__Excerpted data__:
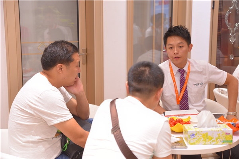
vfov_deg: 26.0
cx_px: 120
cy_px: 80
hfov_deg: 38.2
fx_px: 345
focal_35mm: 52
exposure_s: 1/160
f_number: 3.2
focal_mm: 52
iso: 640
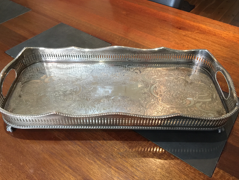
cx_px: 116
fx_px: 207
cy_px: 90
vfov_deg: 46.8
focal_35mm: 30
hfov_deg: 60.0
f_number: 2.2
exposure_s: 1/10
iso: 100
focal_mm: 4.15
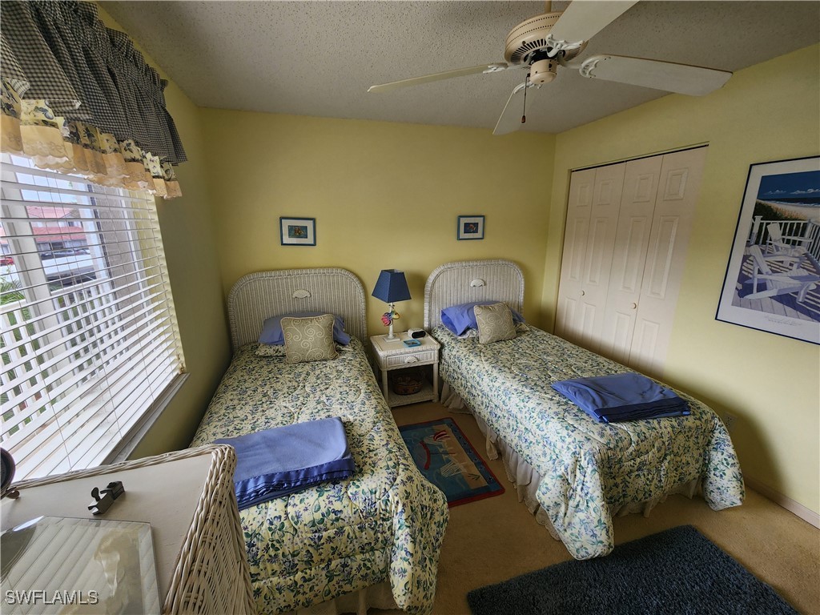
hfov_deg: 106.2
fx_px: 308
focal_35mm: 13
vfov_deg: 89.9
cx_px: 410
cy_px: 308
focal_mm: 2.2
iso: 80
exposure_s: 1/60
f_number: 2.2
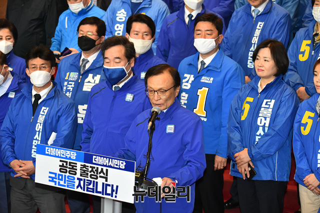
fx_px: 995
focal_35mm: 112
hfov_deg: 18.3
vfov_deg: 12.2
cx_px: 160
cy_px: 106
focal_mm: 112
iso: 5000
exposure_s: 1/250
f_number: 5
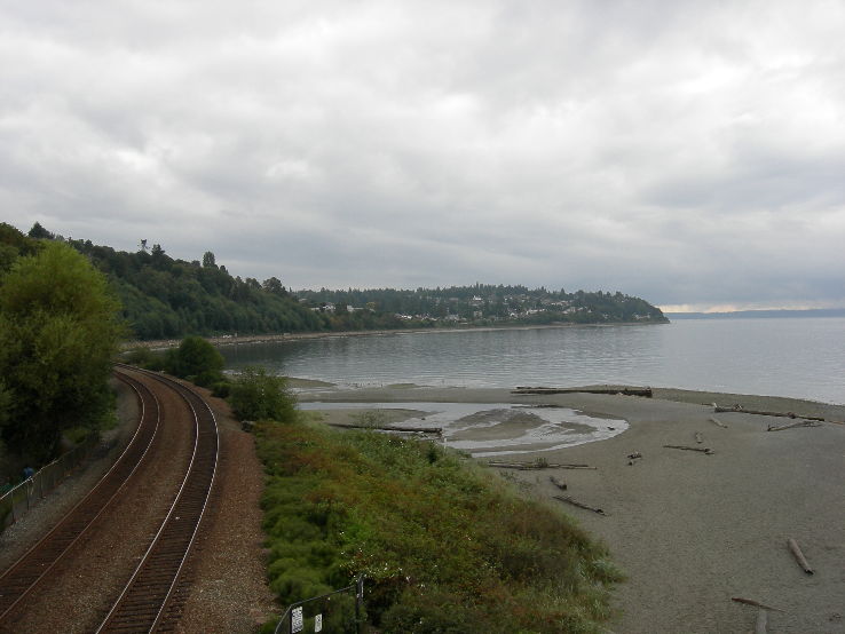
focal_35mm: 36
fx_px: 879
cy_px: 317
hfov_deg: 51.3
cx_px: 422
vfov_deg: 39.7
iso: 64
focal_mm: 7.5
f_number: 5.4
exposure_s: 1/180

...

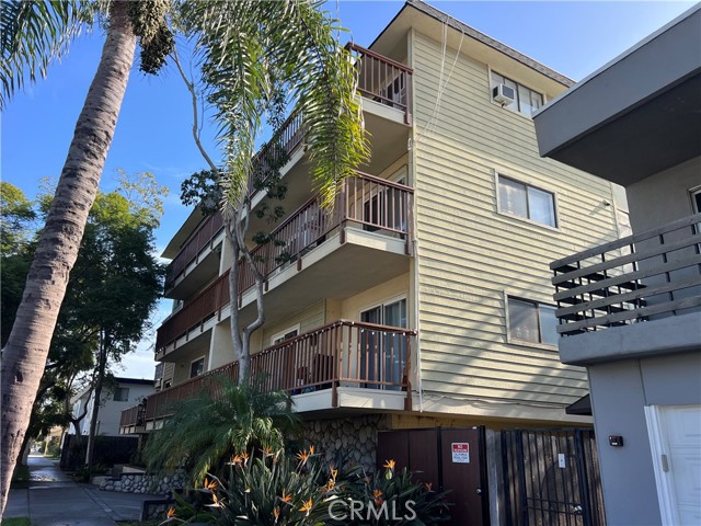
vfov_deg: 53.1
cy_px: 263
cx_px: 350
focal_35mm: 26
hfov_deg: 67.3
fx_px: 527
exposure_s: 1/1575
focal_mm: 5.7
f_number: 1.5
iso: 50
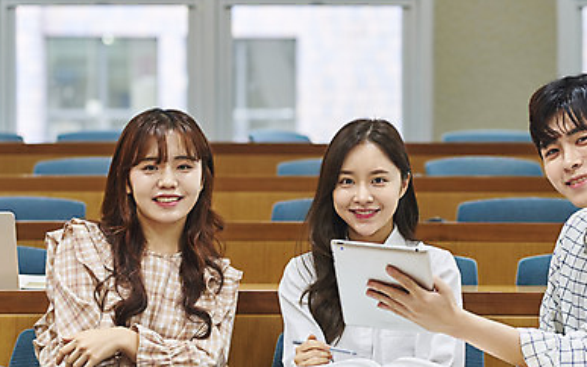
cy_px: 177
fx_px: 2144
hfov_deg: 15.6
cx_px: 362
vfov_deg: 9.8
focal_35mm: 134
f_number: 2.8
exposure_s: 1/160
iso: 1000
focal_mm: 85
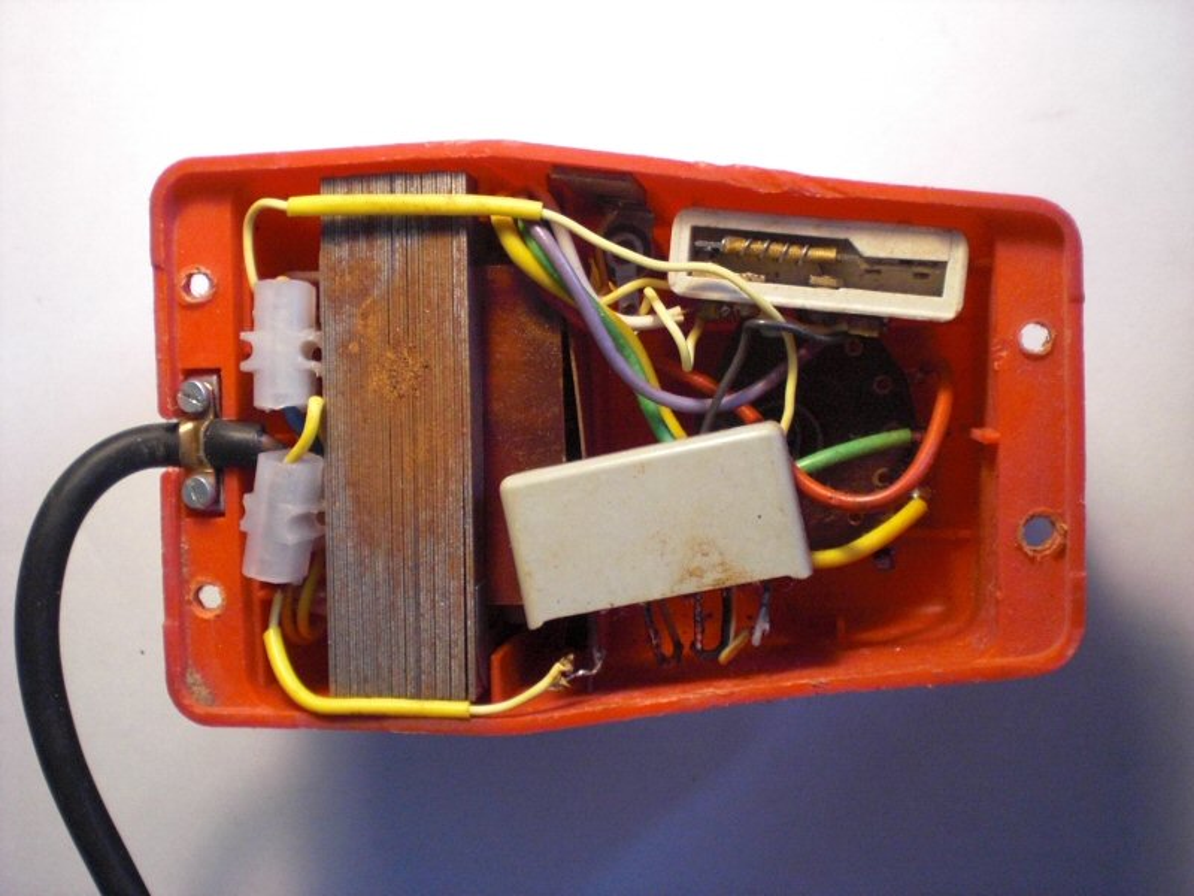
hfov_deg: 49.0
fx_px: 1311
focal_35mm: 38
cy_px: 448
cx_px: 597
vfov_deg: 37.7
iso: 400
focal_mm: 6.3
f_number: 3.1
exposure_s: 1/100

__Exercise details__:
Using the material above, transcribe exactly the lines from the one holding "f_number: 1.5" to the one holding "exposure_s: 1/100", both ends kept. Do not carry over any pictures.

__Solved problem__:
f_number: 1.5
iso: 50
cy_px: 177
fx_px: 2144
hfov_deg: 15.6
cx_px: 362
vfov_deg: 9.8
focal_35mm: 134
f_number: 2.8
exposure_s: 1/160
iso: 1000
focal_mm: 85
hfov_deg: 49.0
fx_px: 1311
focal_35mm: 38
cy_px: 448
cx_px: 597
vfov_deg: 37.7
iso: 400
focal_mm: 6.3
f_number: 3.1
exposure_s: 1/100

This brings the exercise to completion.